Source material
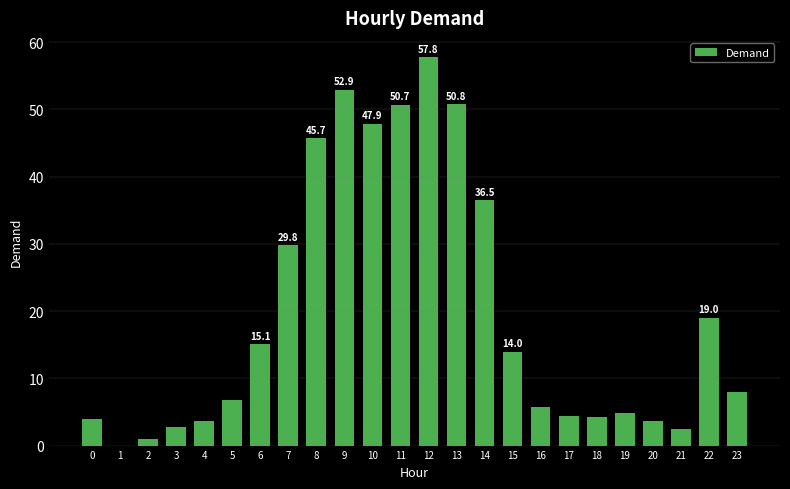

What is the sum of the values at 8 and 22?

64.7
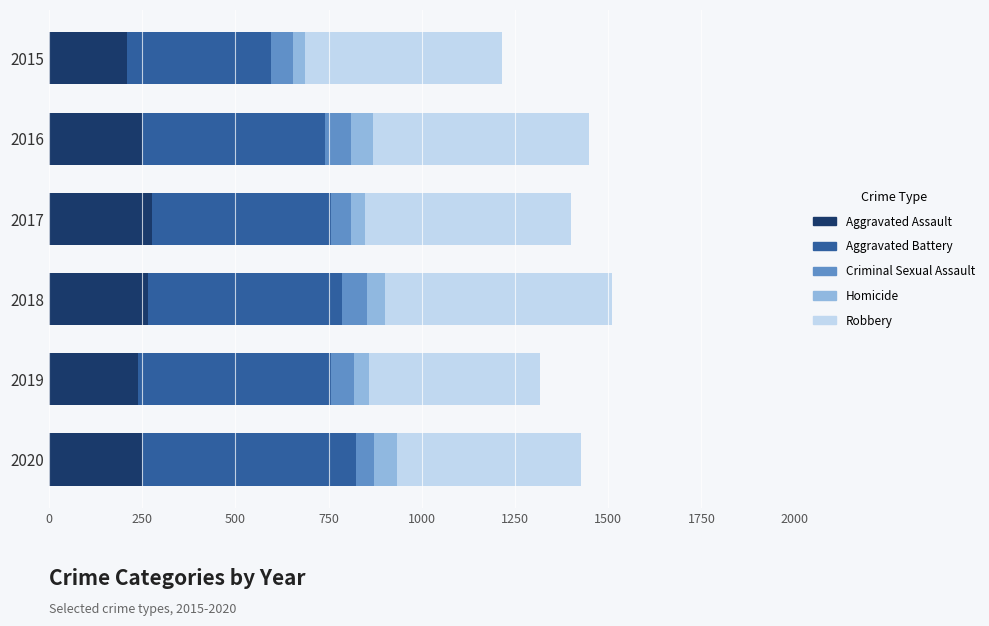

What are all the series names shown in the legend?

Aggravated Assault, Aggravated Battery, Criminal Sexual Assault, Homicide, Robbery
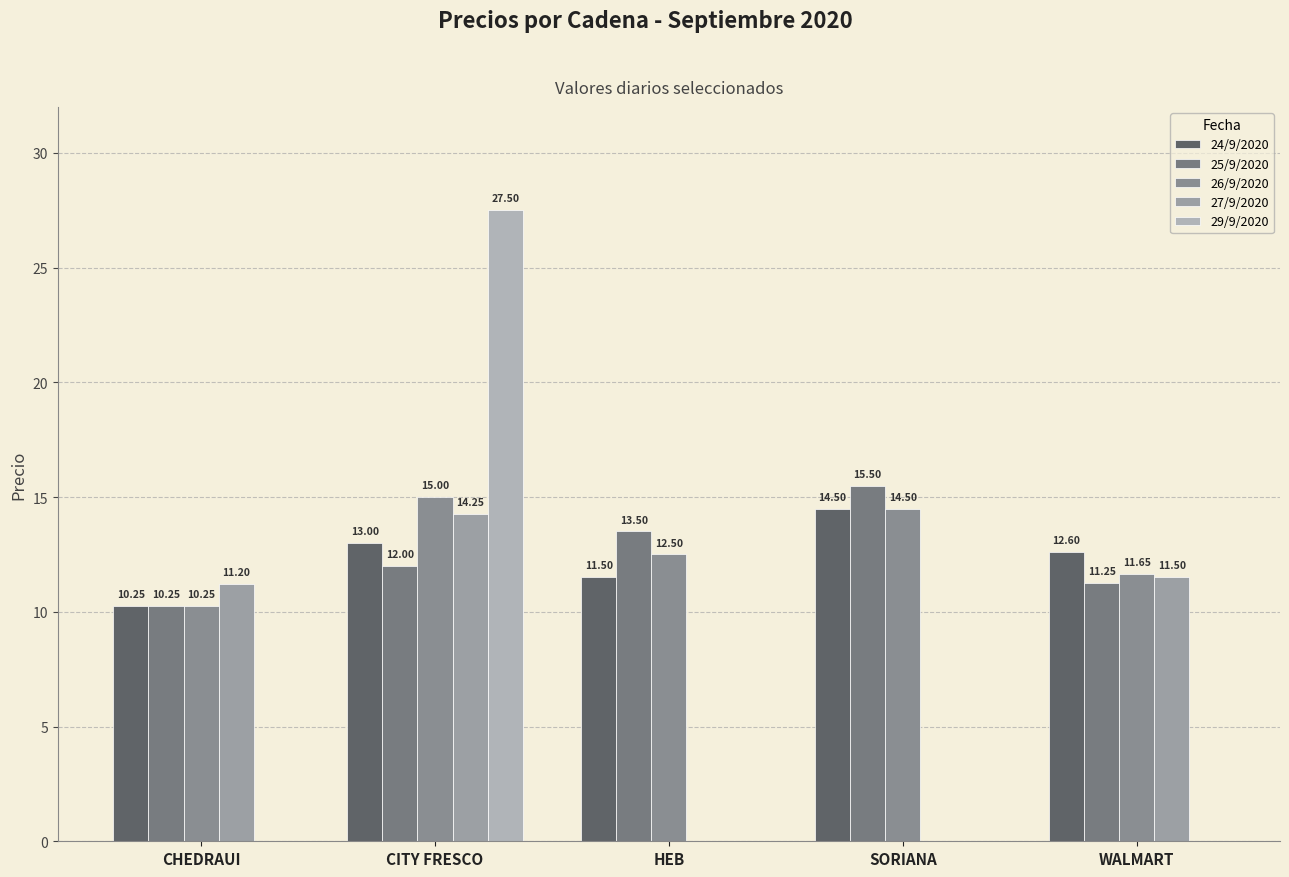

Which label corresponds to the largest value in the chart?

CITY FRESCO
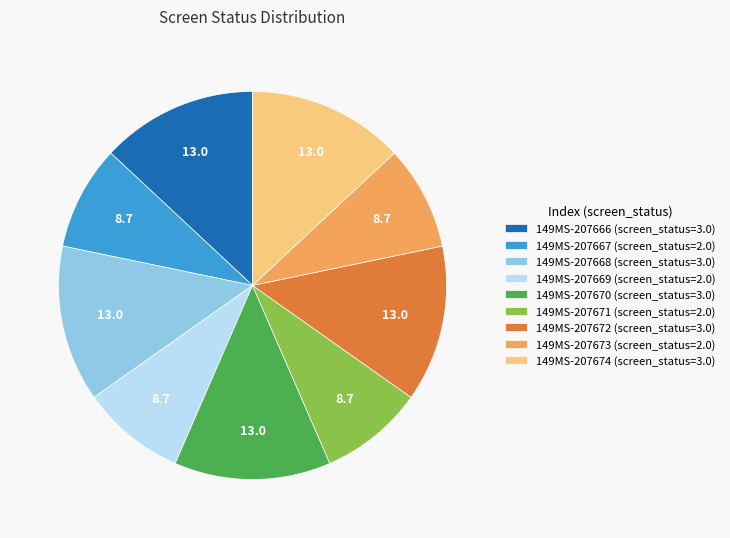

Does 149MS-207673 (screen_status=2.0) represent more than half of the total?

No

...

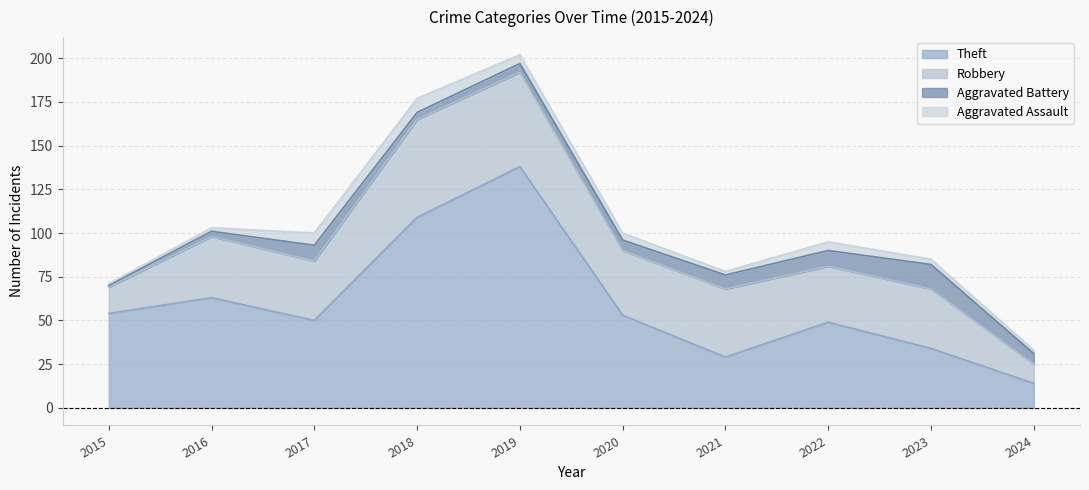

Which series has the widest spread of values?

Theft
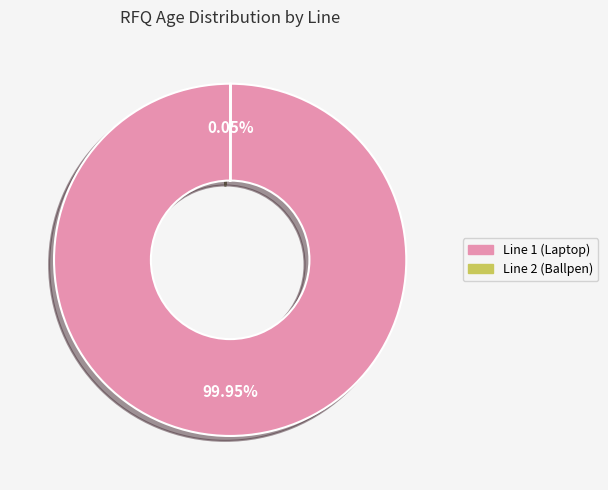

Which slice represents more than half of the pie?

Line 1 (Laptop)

Task to complete
Convert the items starting at the line containing "Which series has the widest spread of values?" and ending at the line containing "Line 1 (Laptop)" into a JSON list of strings, one string per line, with blank lines left out. Leave the pictures out of the answer.

Exercise response
[
  "Which series has the widest spread of values?",
  "Theft",
  "Which slice represents more than half of the pie?",
  "Line 1 (Laptop)"
]